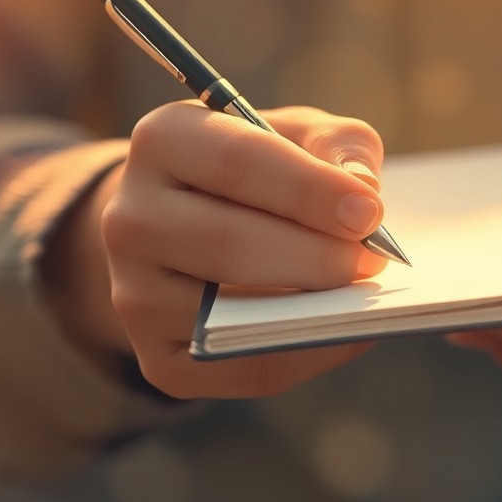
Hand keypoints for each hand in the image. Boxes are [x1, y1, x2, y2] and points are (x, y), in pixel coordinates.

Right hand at [46, 103, 389, 398]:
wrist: (191, 224)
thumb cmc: (263, 170)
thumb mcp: (300, 134)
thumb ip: (338, 145)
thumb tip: (361, 189)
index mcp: (162, 140)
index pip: (236, 162)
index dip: (308, 189)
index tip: (369, 211)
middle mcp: (128, 217)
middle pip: (226, 242)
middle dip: (314, 255)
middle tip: (372, 262)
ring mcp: (134, 294)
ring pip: (227, 312)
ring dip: (310, 309)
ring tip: (361, 295)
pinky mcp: (158, 358)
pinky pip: (239, 367)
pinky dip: (303, 354)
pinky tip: (345, 331)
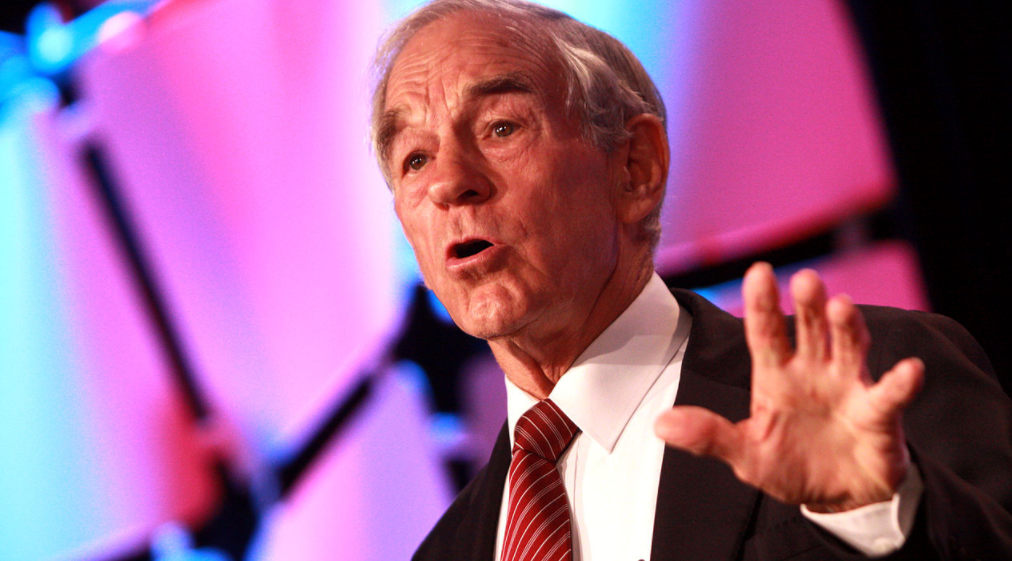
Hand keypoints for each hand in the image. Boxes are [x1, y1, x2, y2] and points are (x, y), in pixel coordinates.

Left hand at [655, 263, 924, 510]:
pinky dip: (900, 383)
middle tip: (804, 279)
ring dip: (846, 328)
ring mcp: (848, 388)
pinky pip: (890, 395)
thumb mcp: (745, 454)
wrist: (838, 497)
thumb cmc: (791, 464)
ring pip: (848, 349)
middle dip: (808, 305)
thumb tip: (660, 424)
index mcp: (776, 376)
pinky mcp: (878, 414)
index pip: (766, 333)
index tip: (759, 272)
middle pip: (811, 331)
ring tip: (841, 305)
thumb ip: (708, 436)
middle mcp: (813, 372)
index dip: (762, 305)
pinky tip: (908, 370)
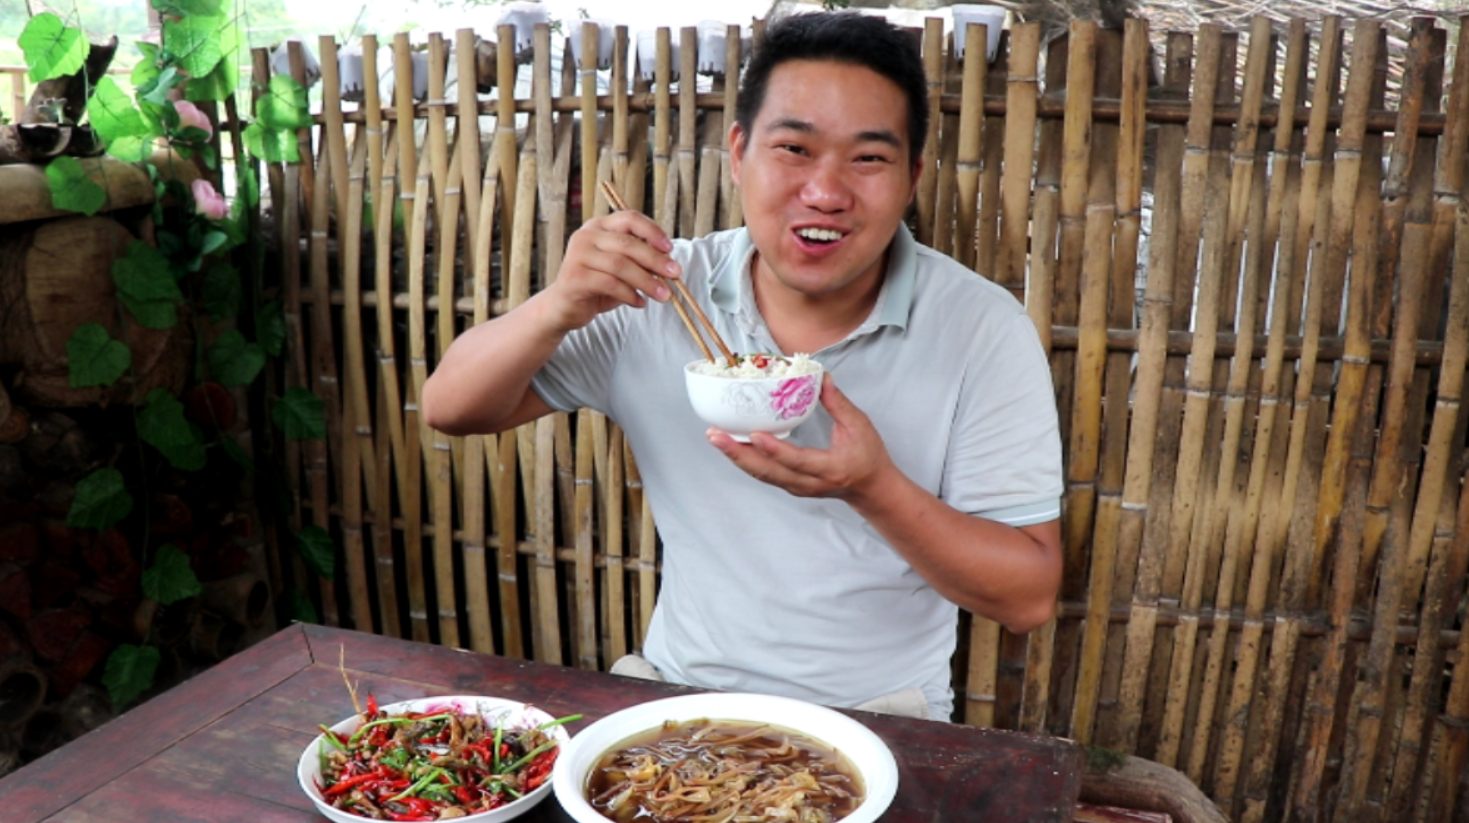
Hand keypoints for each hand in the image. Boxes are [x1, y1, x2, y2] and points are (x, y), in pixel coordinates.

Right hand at [543, 210, 679, 331]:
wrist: (564, 307)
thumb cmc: (596, 285)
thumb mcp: (620, 268)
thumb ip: (639, 260)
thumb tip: (669, 262)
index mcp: (598, 226)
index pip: (629, 218)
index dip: (652, 231)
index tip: (670, 248)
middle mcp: (586, 236)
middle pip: (628, 244)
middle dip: (656, 260)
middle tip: (675, 274)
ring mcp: (578, 255)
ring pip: (620, 265)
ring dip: (647, 281)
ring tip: (663, 295)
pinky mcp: (574, 277)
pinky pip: (610, 284)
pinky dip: (630, 295)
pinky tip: (640, 303)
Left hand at [706, 375, 892, 499]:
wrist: (870, 488)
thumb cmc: (868, 456)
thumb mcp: (859, 426)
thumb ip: (839, 403)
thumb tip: (821, 376)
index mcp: (830, 468)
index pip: (798, 461)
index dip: (776, 450)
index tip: (755, 434)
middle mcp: (809, 483)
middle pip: (769, 473)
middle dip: (740, 455)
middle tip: (716, 436)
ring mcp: (797, 488)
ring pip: (762, 475)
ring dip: (737, 457)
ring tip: (716, 438)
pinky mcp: (790, 486)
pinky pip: (764, 474)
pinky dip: (746, 460)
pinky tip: (730, 445)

***

**EXERCISE DETAILS**
Only a number is wanted: how many lines of the material include the word "hand".

**ANSWER TO THIS PROBLEM**
7